# Software Engineering-Äquivalenzklassen



## babuschka (20. Jan 2013)

Hey,

Undzwar habe ich folgende Aufgabe gegeben:

Ich soll für folgenden Fall die Äquivalenzklassen aufstellen: Ich habe eine GUI mit 4 Textfeldern für Vorname,Nachname,Telefonnummer und Email zum erstellen von Kontakten. Nutzer müssen einen Vornamen oder Nachnamen und eine Telefonnummer oder E-Mail-Adresse angeben um einen Kontakt speichern zu können.
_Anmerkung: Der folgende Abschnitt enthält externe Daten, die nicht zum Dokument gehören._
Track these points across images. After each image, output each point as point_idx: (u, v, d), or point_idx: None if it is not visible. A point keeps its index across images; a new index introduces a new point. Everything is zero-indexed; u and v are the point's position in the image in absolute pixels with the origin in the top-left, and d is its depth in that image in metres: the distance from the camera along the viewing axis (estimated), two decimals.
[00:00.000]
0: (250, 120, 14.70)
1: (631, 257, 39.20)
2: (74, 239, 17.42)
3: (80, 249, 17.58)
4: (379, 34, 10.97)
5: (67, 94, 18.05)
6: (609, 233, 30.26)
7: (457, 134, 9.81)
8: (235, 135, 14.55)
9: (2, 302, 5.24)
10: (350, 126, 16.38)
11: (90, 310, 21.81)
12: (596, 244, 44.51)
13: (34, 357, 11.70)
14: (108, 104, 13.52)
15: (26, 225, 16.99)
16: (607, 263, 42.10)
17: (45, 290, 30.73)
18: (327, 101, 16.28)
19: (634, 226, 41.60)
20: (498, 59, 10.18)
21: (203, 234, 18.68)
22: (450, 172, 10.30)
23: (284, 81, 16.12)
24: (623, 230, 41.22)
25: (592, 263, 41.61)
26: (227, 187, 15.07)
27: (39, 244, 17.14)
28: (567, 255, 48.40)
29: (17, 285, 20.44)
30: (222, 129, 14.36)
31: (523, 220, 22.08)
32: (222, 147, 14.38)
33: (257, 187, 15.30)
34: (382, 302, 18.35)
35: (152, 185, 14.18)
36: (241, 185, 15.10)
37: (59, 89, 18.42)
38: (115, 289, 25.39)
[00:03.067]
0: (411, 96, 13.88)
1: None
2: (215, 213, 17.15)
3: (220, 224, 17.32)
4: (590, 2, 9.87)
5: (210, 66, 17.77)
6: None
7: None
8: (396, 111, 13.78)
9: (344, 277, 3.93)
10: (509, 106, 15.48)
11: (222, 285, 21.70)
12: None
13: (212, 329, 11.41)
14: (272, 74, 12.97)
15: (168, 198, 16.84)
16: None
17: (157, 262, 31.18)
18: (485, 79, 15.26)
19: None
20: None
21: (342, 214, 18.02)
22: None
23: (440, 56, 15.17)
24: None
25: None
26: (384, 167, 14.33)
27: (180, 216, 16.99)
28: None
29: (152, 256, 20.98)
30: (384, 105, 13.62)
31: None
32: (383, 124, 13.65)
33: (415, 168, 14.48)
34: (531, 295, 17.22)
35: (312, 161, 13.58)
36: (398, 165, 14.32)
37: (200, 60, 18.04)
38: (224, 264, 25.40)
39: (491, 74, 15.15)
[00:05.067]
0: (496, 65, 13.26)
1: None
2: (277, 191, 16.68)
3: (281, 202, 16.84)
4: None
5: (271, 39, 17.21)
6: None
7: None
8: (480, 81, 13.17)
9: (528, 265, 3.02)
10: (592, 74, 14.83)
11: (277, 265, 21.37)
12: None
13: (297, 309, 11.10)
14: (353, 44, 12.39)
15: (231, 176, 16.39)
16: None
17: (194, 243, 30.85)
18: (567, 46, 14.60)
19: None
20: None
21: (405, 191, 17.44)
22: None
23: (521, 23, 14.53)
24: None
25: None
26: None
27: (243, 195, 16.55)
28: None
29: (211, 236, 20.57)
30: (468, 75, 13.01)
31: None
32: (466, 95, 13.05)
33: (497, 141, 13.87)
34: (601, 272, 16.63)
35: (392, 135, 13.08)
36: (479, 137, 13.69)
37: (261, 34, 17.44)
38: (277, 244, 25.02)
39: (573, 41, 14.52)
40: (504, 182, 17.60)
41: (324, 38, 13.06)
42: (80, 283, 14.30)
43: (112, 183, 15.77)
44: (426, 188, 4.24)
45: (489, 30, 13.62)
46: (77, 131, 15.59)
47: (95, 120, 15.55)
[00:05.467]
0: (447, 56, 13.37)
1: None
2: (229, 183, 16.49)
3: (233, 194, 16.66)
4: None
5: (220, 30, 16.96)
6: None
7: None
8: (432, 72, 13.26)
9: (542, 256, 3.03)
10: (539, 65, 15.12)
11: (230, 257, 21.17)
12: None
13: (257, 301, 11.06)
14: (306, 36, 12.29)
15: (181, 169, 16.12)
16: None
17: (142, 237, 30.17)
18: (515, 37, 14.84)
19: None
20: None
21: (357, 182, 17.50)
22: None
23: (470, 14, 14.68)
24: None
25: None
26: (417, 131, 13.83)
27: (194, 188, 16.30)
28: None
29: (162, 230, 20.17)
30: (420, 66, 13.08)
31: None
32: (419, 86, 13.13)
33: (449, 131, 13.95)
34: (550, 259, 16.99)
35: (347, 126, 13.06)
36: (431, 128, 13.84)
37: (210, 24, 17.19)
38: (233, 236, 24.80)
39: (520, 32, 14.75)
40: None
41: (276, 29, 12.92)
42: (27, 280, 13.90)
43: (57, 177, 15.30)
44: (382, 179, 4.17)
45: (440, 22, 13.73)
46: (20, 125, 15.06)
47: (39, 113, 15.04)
Nun soll ich dafür die Äquivalenzklassen bilden. Unser Tutor hat uns als Tipp gegeben, dass wir mit einer Anzahl vom mittleren einstelligen Bereich an Äquivalenzklassen auskommen. Desweiteren hat er uns gesagt, dass wir wenn wir auf das vorhanden sein von Vorname oder Nachname testen, einfach davon ausgehen können, dass Telefonnummer oder Email vorhanden sind. Wir bräuchten lediglich die Kombinationen von Vorname und Nachname bzw. Telefonnummer und Email abdecken.

Soweit so gut. Aber da wir in der Vorlesung kein Beispiel für das Bilden von Äquivalenzklassen hatten bin ich mir da sehr unsicher. Meine Klassen sehen bisher wie folgt aus:

(Testen wir Vorname oder Nachname auf Vorhandensein, gehen wir davon aus, dass Telefonnummer und/oder Email vorhanden sind. Dasselbe gilt für die Telefonnummer /Email)
ÄK 1: Vorname oder Nachname vorhanden
ÄK 2: Vorname und Nachname
ÄK 3: Kein Vorname und kein Nachname vorhanden
ÄK 4: Telefonnummer oder Email vorhanden
ÄK 5: Telefonnummer und Email vorhanden
ÄK 6: Keine Telefonnummer und keine Email vorhanden
ÄK 7: Falsche Eingabewerte

Was haltet ihr davon? Bzw könnt ihr mir vllt Verbesserungsvorschläge geben ???:L

Viele Grüße Shaggz


----------



## Marco13 (20. Jan 2013)

Für Vorname (V), Nachname (N), Telefon (T) und E-Mail (E) sind also folgende erlaubt:
VT
VE
NE
NT
VNT
VNE
VTE
NTE
Oder?


----------



## babuschka (20. Jan 2013)

Ja und VNTE


----------



## Marco13 (21. Jan 2013)

So ganz kann ich die Hinweise des Tutors da nicht einsortieren, vielleicht hat da jemand anderes noch eine Idee?


----------